Questo, nella seconda metà dell’Ottocento, poteva essere una svolta nella carriera. Perché conoscere Manet non voleva dire solo entrare a far parte di un giro di conoscenze importanti nell’avanguardia, ma era anche come imboccare una direzione tutta nuova, distante dai canoni dell’accademia, considerare insomma l’arte come un territorio di coraggiosa sperimentazione. E i timori della madre di Morisot assunsero una concretezza allarmante: come può una donna dell’Ottocento pensare di fare l’artista e, per giunta, l’artista “sperimentale”, contraria ai dettami della tradizione? Sopravvivrà? Berthe sapeva bene che avrebbe dovuto muoversi con intelligenza: non diventare “di maniera”, ma nemmeno poteva permettersi quello che aveva fatto Manet nel 1863, quando diede scandalo con Le Déjeuner sur l’herbe, un dipinto nel quale una donna completamente nuda si lascia ritrarre in una quieta conversazione con due uomini vestiti, come se fosse stata la cosa più normale del mondo.

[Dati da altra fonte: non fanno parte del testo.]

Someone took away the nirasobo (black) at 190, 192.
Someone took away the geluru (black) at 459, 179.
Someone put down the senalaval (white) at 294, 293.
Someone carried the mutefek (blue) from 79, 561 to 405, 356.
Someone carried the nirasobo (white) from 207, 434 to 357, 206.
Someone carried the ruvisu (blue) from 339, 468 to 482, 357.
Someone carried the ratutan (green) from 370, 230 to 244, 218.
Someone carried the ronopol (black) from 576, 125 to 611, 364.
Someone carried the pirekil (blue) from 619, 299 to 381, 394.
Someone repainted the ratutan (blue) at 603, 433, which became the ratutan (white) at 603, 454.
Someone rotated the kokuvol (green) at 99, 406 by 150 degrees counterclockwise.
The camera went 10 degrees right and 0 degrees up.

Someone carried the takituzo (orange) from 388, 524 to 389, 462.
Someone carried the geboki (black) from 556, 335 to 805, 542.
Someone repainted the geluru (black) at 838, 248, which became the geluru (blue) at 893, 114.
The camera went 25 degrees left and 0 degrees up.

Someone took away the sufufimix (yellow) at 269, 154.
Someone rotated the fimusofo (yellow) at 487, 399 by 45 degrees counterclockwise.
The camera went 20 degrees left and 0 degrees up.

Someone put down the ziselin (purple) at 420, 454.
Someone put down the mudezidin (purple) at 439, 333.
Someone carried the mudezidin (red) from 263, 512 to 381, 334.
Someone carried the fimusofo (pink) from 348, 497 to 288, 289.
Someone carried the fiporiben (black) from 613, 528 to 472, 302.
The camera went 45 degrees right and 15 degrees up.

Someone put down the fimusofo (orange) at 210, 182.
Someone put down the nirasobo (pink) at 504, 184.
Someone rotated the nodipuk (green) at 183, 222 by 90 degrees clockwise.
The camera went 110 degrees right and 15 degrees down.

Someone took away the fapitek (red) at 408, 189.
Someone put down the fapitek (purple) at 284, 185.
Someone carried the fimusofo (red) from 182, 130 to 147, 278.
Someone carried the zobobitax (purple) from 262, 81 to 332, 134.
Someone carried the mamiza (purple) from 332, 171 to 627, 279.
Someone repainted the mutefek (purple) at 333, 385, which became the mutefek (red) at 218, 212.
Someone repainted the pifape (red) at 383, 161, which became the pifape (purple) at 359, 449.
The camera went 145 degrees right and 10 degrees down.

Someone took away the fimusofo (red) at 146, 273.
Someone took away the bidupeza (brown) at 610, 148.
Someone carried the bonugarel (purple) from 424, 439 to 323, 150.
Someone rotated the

Morisot aveva osservato e studiato il lavoro del maestro, anche perché lui la ritrasse in numerosi dipinti. E quindi sapeva che lo “scandalo” in questo caso non stava tanto nel nudo in sé e per sé(le sale del Louvre erano piene di nudi pittorici) quanto nel fatto che quella donna era una cortigiana conosciuta in tutta Parigi, quindi la provocazione di Manet consisteva nell’inserire in una dimensione quasi rinascimentale (tizianesca) il corpo e il viso di una modella molto chiacchierata. Morisot comprende che non bastano l’originalità del tratto pittorico o la tecnica o i temi – peraltro, alle donne era permesso poco anche in questo senso. Comprende che deve trovare una sua “singolarità” e così si colgono bene le parole che a lei riservò un grande critico come Paul Valéry, nel 1941: «La singolarità di Berthe Morisot fu di vivere la sua pittura e di dipingere la sua vita».

Rimase così nell’alveo tematico del femminile: culle, madri, bambini, giovani donne, eleganti signore. Ma torniamo a osservare La culla, il dipinto che venne esposto nella prima mostra impressionista: nulla si ferma al dettame accademico, nulla è stereotipato. Non c’è una madre vestita di retorica, ma nell’osservare la piccola si coglie, assieme alla dolcezza, una certa apprensione, come un presagio dei tempi che verranno. E c’è un’ombra di stanchezza, modernissima perché la figura della madre, idealizzata da secoli di pittura, qui comincia ad assomigliare alla realtà. La maternità è tutt’altro che riposante, come ci dirà più apertamente in seguito Louise Bourgeois. Ecco perché questo dipinto piacque prima di tutto agli uomini, che apprezzarono molto anche le altre opere di Morisot, attenta a calibrare la sperimentazione con un gusto personale, un’attitudine. L’artista restò legata a Manet per tutta la vita e il matrimonio con il fratello del pittore sigillò un sodalizio segreto, quasi carbonaro tra i due. Per Berthe fu come scegliere una strada, quella dell’avanguardia, con un’enfasi e uno spirito critico che le fecero affrontare le inevitabili difficoltà. Infatti le sue opere – come anche quelle degli altri impressionisti – vennero criticate aspramente dai conservatori, ma per lei ci fu una punta di veleno in più in quanto donna. Per esempio, una volta fu insultata in pubblico da un avventore che la chiamò “prostituta”, scatenando la reazione violenta di Camille Pissarro. Morisot non arretrò di un passo, anzi. Negli autoritratti che – via via sempre più di frequente – riservò a sé stessa, la si vede ora madre e ora gran dama a suo agio nell’alta società. Grazie alla pittura, ha raccontato la sua vita e così trovano un senso compiuto le parole di Paul Valéry: «La singolarità di Berthe Morisot fu di vivere la sua pittura e di dipingere la sua vita».